Profitant d'une élection de Mugabe en 2002 contestée par l'opposition, la Grande Bretagne se bat avec les pays du Commonwealth pour obtenir des sanctions internationales.
Appuyés par les États-Unis et l'Australie, les britanniques obtiennent difficilement la suspension du Zimbabwe du Commonwealth pour une année puisque les pays africains font bloc autour du président du Zimbabwe. Mugabe et ses proches sont interdits de séjour en Europe et aux États-Unis.
Ce n'était que partie remise puisque le 8 décembre 2003, à l'instigation de la Grande Bretagne, le Zimbabwe est suspendu du Commonwealth. Le président du Zimbabwe riposte en retirant purement et simplement son pays de l'organisation.
Depuis il ne se passe pas de jour sans que le régime de Robert Mugabe soit épinglé sur la question de la redistribution des terres par les occidentaux. Les élections générales du 29 mars sont donc un moment crucial pour tous.
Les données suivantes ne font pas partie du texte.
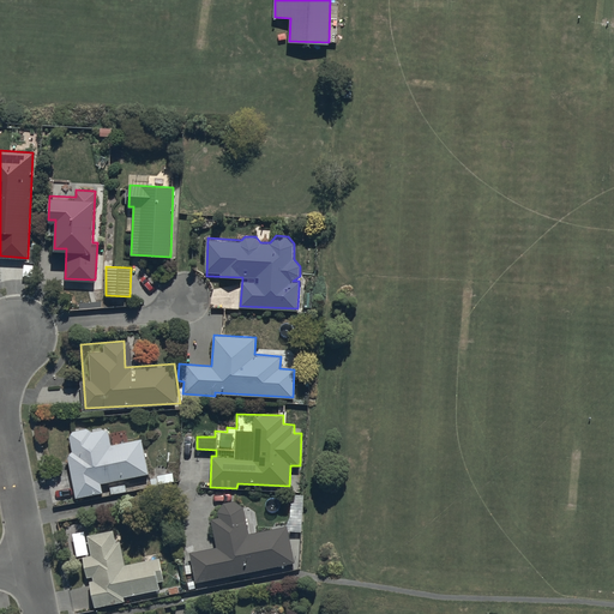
[(73,453),(66,455),(76,498),(103,492),(101,483),(149,473),(142,438),(112,444),(108,427),(91,432),(90,426),(68,431),(73,453)]
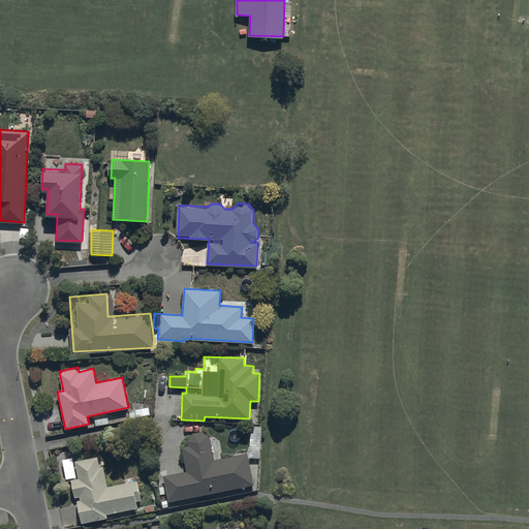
[(149,406),(134,408),(136,416),(151,414),(149,406)]
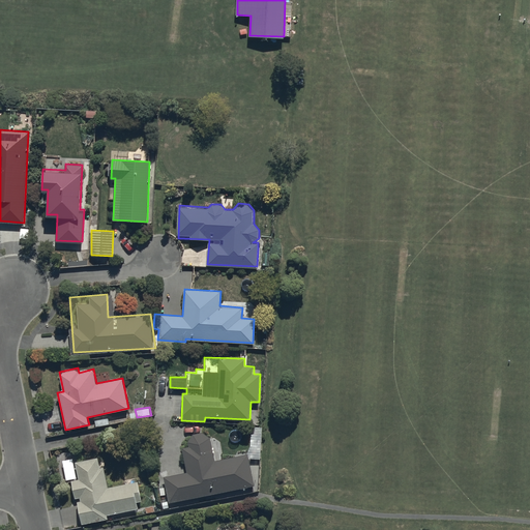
[(159,488),(162,498),(168,496),(170,501),(254,484),(247,453),(215,460),(211,437),(202,432),(194,434),(187,440),(188,445),(181,447),(186,471),(164,475),(166,487),(159,488)]
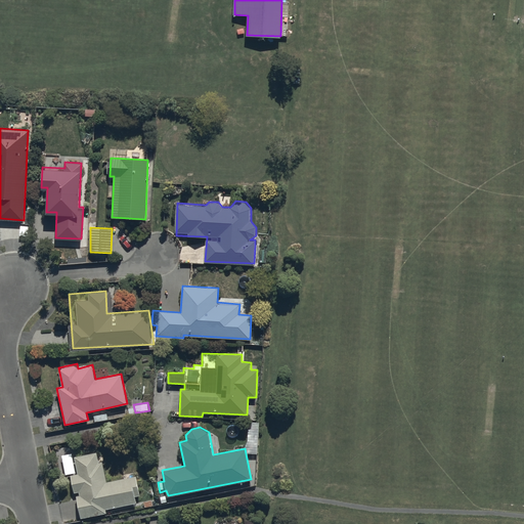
[(135,475),(105,480),(102,461),(98,462),(96,451),(74,455),(75,463),(64,465),(67,478),(70,477),(75,499),(59,503),(62,521),(106,513),(105,508),(136,501),(135,495),(139,495),(135,475)]
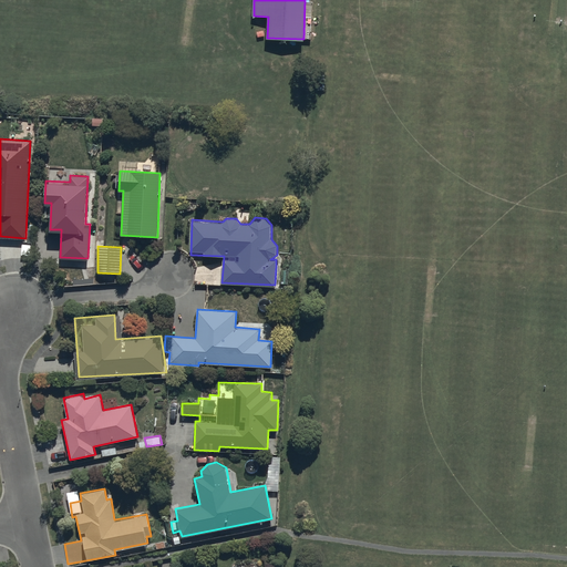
All buildings are outlined.
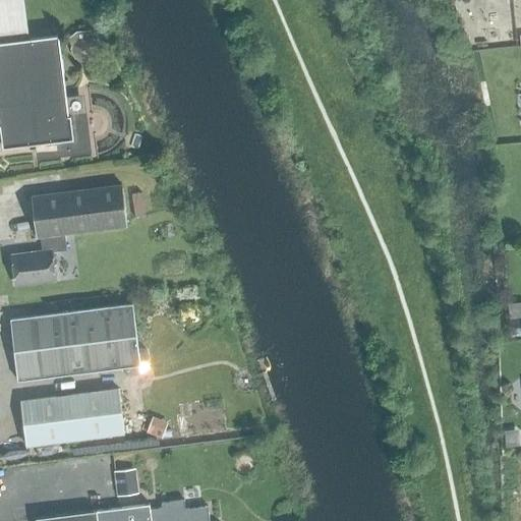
[(0,0),(0,127),(3,148),(34,143),(36,160),(92,154),(82,95),(66,98),(58,36),(29,39),(22,0),(0,0)]
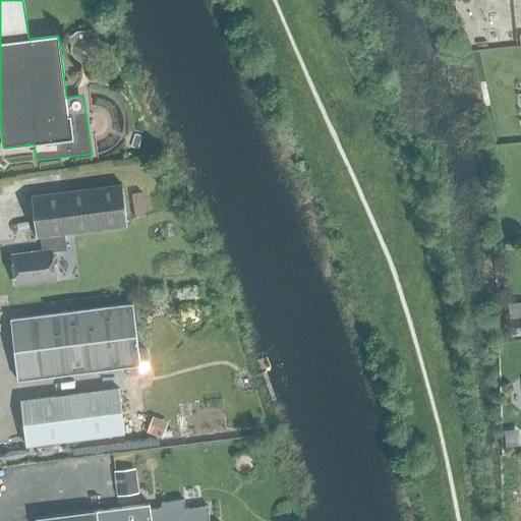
[(94,59),(98,49),(90,31),(76,33),(68,39),(71,47),(70,49),(74,59),(84,63),(94,59)]
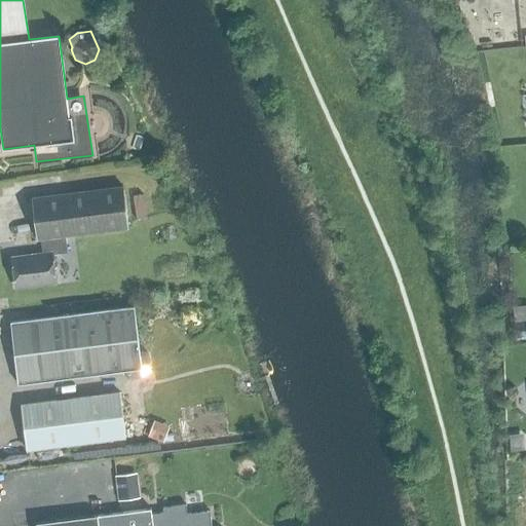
[(42,256),(11,260),(15,287),(55,282),(51,255),(67,253),(65,236),(127,228),(126,222),(122,187),(31,199),(36,240),(40,239),(42,256)]
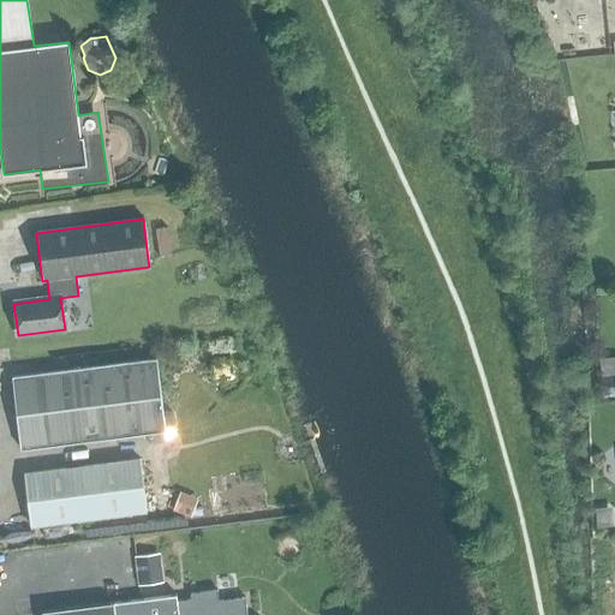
[(162,411),(156,359),(106,365),(12,377),(21,451),(115,439),(137,436),(144,435),(144,440),(150,443),(166,442),(174,431),(173,415),(167,411),(162,411)]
Il s'agit surtout pour les occidentaux, qui croient avoir trouvé en Morgan Tsvangirai celui qui va mettre fin à cette politique de redistribution des terres au profit des noirs, de pousser au changement de régime.



(Sources : Réforme agraire et démagogie électorale au Zimbabwe?de Jean pierre Cling, Afrique Relance, AP, Reuters, AFP,
www.tlfq.ulaval.ca,
Le Monde Diplomatique, Wikipédia, et www.afrik.com).